Instructions for the task:
The data should be transcribed in its entirety, word for word.

Data extract:
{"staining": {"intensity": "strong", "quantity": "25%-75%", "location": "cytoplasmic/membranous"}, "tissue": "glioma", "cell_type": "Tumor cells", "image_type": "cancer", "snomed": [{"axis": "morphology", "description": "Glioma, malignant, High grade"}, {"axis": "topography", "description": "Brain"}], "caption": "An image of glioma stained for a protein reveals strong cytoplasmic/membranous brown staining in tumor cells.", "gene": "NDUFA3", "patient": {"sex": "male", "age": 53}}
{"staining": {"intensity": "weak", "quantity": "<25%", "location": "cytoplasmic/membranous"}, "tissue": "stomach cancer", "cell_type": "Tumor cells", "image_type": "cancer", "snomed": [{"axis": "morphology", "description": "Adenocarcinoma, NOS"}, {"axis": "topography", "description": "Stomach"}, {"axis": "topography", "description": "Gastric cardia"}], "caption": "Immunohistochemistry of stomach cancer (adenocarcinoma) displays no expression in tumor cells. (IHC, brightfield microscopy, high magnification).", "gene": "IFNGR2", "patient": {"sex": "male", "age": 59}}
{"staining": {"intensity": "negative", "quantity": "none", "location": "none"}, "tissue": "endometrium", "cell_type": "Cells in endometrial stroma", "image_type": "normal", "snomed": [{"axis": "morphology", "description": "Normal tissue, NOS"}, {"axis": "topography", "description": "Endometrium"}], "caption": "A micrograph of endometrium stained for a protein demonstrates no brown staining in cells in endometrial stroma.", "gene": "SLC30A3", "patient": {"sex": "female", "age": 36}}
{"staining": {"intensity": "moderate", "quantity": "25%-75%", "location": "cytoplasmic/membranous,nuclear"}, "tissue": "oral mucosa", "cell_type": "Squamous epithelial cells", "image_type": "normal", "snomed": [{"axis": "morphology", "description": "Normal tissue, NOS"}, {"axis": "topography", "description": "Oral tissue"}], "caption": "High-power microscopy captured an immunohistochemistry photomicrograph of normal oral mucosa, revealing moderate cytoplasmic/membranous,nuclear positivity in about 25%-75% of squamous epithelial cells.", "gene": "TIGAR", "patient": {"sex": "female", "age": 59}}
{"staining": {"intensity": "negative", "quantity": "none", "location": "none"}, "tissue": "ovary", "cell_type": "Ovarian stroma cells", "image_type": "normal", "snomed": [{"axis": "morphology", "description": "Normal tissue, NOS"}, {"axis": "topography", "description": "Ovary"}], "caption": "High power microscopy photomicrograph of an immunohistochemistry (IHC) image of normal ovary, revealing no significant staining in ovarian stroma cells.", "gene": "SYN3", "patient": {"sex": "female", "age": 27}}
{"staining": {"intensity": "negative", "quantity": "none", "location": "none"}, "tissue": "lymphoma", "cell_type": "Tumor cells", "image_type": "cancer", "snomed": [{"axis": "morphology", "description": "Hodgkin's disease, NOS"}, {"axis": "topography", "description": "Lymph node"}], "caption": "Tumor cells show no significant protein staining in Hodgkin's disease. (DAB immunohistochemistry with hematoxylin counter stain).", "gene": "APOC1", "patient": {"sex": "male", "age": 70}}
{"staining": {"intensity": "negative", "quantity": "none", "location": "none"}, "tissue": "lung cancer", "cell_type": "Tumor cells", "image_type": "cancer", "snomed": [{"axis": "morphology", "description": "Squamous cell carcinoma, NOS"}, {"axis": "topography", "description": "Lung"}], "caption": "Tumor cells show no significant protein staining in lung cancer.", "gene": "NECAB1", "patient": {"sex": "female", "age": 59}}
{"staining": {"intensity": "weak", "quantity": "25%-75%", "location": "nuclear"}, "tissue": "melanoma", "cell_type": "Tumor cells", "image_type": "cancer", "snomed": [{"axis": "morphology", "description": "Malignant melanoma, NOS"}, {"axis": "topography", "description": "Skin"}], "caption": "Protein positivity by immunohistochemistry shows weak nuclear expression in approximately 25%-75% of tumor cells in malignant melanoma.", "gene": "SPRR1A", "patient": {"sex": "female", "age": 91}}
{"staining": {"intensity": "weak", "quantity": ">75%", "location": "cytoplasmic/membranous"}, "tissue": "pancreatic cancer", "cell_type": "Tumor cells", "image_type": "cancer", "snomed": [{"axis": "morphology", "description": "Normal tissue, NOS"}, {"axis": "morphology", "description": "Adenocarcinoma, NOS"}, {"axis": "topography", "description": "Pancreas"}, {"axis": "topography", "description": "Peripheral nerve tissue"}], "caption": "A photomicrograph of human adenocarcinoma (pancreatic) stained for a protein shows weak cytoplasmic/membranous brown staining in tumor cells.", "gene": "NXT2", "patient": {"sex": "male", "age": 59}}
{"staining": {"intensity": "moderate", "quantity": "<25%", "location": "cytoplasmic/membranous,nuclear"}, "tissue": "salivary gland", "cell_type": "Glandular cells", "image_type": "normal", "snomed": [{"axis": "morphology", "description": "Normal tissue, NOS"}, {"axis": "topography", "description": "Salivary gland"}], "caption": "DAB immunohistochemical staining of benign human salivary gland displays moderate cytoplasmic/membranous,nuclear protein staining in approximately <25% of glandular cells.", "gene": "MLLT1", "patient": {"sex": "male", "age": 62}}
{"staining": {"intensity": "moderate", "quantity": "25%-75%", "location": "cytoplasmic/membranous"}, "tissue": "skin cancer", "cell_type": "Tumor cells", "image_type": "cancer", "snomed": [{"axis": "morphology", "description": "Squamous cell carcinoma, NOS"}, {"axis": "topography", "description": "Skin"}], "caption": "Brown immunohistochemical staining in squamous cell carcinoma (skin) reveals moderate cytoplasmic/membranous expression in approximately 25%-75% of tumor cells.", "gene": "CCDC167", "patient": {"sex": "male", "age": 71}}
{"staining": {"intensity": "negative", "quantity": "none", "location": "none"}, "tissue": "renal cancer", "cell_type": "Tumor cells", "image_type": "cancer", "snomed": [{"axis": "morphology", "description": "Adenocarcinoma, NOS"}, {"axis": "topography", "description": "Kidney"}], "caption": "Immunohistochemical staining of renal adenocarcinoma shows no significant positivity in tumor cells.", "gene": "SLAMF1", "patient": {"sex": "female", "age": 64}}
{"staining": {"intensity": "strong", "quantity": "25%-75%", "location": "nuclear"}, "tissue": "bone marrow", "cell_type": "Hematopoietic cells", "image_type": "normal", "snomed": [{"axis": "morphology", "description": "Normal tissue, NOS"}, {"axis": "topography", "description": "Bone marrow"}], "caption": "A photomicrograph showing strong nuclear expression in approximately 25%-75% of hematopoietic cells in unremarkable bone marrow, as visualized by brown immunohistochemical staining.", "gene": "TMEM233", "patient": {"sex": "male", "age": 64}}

Result for this exercise:
{"staining": {"intensity": "strong", "quantity": "25%-75%", "location": "cytoplasmic/membranous"}, "tissue": "glioma", "cell_type": "Tumor cells", "image_type": "cancer", "snomed": [{"axis": "morphology", "description": "Glioma, malignant, High grade"}, {"axis": "topography", "description": "Brain"}], "caption": "An image of glioma stained for a protein reveals strong cytoplasmic/membranous brown staining in tumor cells.", "gene": "NDUFA3", "patient": {"sex": "male", "age": 53}}
{"staining": {"intensity": "weak", "quantity": "<25%", "location": "cytoplasmic/membranous"}, "tissue": "stomach cancer", "cell_type": "Tumor cells", "image_type": "cancer", "snomed": [{"axis": "morphology", "description": "Adenocarcinoma, NOS"}, {"axis": "topography", "description": "Stomach"}, {"axis": "topography", "description": "Gastric cardia"}], "caption": "Immunohistochemistry of stomach cancer (adenocarcinoma) displays no expression in tumor cells. (IHC, brightfield microscopy, high magnification).", "gene": "IFNGR2", "patient": {"sex": "male", "age": 59}}
{"staining": {"intensity": "negative", "quantity": "none", "location": "none"}, "tissue": "endometrium", "cell_type": "Cells in endometrial stroma", "image_type": "normal", "snomed": [{"axis": "morphology", "description": "Normal tissue, NOS"}, {"axis": "topography", "description": "Endometrium"}], "caption": "A micrograph of endometrium stained for a protein demonstrates no brown staining in cells in endometrial stroma.", "gene": "SLC30A3", "patient": {"sex": "female", "age": 36}}
{"staining": {"intensity": "moderate", "quantity": "25%-75%", "location": "cytoplasmic/membranous,nuclear"}, "tissue": "oral mucosa", "cell_type": "Squamous epithelial cells", "image_type": "normal", "snomed": [{"axis": "morphology", "description": "Normal tissue, NOS"}, {"axis": "topography", "description": "Oral tissue"}], "caption": "High-power microscopy captured an immunohistochemistry photomicrograph of normal oral mucosa, revealing moderate cytoplasmic/membranous,nuclear positivity in about 25%-75% of squamous epithelial cells.", "gene": "TIGAR", "patient": {"sex": "female", "age": 59}}
{"staining": {"intensity": "negative", "quantity": "none", "location": "none"}, "tissue": "ovary", "cell_type": "Ovarian stroma cells", "image_type": "normal", "snomed": [{"axis": "morphology", "description": "Normal tissue, NOS"}, {"axis": "topography", "description": "Ovary"}], "caption": "High power microscopy photomicrograph of an immunohistochemistry (IHC) image of normal ovary, revealing no significant staining in ovarian stroma cells.", "gene": "SYN3", "patient": {"sex": "female", "age": 27}}
{"staining": {"intensity": "negative", "quantity": "none", "location": "none"}, "tissue": "lymphoma", "cell_type": "Tumor cells", "image_type": "cancer", "snomed": [{"axis": "morphology", "description": "Hodgkin's disease, NOS"}, {"axis": "topography", "description": "Lymph node"}], "caption": "Tumor cells show no significant protein staining in Hodgkin's disease. (DAB immunohistochemistry with hematoxylin counter stain).", "gene": "APOC1", "patient": {"sex": "male", "age": 70}}
{"staining": {"intensity": "negative", "quantity": "none", "location": "none"}, "tissue": "lung cancer", "cell_type": "Tumor cells", "image_type": "cancer", "snomed": [{"axis": "morphology", "description": "Squamous cell carcinoma, NOS"}, {"axis": "topography", "description": "Lung"}], "caption": "Tumor cells show no significant protein staining in lung cancer.", "gene": "NECAB1", "patient": {"sex": "female", "age": 59}}
{"staining": {"intensity": "weak", "quantity": "25%-75%", "location": "nuclear"}, "tissue": "melanoma", "cell_type": "Tumor cells", "image_type": "cancer", "snomed": [{"axis": "morphology", "description": "Malignant melanoma, NOS"}, {"axis": "topography", "description": "Skin"}], "caption": "Protein positivity by immunohistochemistry shows weak nuclear expression in approximately 25%-75% of tumor cells in malignant melanoma.", "gene": "SPRR1A", "patient": {"sex": "female", "age": 91}}
{"staining": {"intensity": "weak", "quantity": ">75%", "location": "cytoplasmic/membranous"}, "tissue": "pancreatic cancer", "cell_type": "Tumor cells", "image_type": "cancer", "snomed": [{"axis": "morphology", "description": "Normal tissue, NOS"}, {"axis": "morphology", "description": "Adenocarcinoma, NOS"}, {"axis": "topography", "description": "Pancreas"}, {"axis": "topography", "description": "Peripheral nerve tissue"}], "caption": "A photomicrograph of human adenocarcinoma (pancreatic) stained for a protein shows weak cytoplasmic/membranous brown staining in tumor cells.", "gene": "NXT2", "patient": {"sex": "male", "age": 59}}
{"staining": {"intensity": "moderate", "quantity": "<25%", "location": "cytoplasmic/membranous,nuclear"}, "tissue": "salivary gland", "cell_type": "Glandular cells", "image_type": "normal", "snomed": [{"axis": "morphology", "description": "Normal tissue, NOS"}, {"axis": "topography", "description": "Salivary gland"}], "caption": "DAB immunohistochemical staining of benign human salivary gland displays moderate cytoplasmic/membranous,nuclear protein staining in approximately <25% of glandular cells.", "gene": "MLLT1", "patient": {"sex": "male", "age": 62}}
{"staining": {"intensity": "moderate", "quantity": "25%-75%", "location": "cytoplasmic/membranous"}, "tissue": "skin cancer", "cell_type": "Tumor cells", "image_type": "cancer", "snomed": [{"axis": "morphology", "description": "Squamous cell carcinoma, NOS"}, {"axis": "topography", "description": "Skin"}], "caption": "Brown immunohistochemical staining in squamous cell carcinoma (skin) reveals moderate cytoplasmic/membranous expression in approximately 25%-75% of tumor cells.", "gene": "CCDC167", "patient": {"sex": "male", "age": 71}}
{"staining": {"intensity": "negative", "quantity": "none", "location": "none"}, "tissue": "renal cancer", "cell_type": "Tumor cells", "image_type": "cancer", "snomed": [{"axis": "morphology", "description": "Adenocarcinoma, NOS"}, {"axis": "topography", "description": "Kidney"}], "caption": "Immunohistochemical staining of renal adenocarcinoma shows no significant positivity in tumor cells.", "gene": "SLAMF1", "patient": {"sex": "female", "age": 64}}
{"staining": {"intensity": "strong", "quantity": "25%-75%", "location": "nuclear"}, "tissue": "bone marrow", "cell_type": "Hematopoietic cells", "image_type": "normal", "snomed": [{"axis": "morphology", "description": "Normal tissue, NOS"}, {"axis": "topography", "description": "Bone marrow"}], "caption": "A photomicrograph showing strong nuclear expression in approximately 25%-75% of hematopoietic cells in unremarkable bone marrow, as visualized by brown immunohistochemical staining.", "gene": "TMEM233", "patient": {"sex": "male", "age": 64}}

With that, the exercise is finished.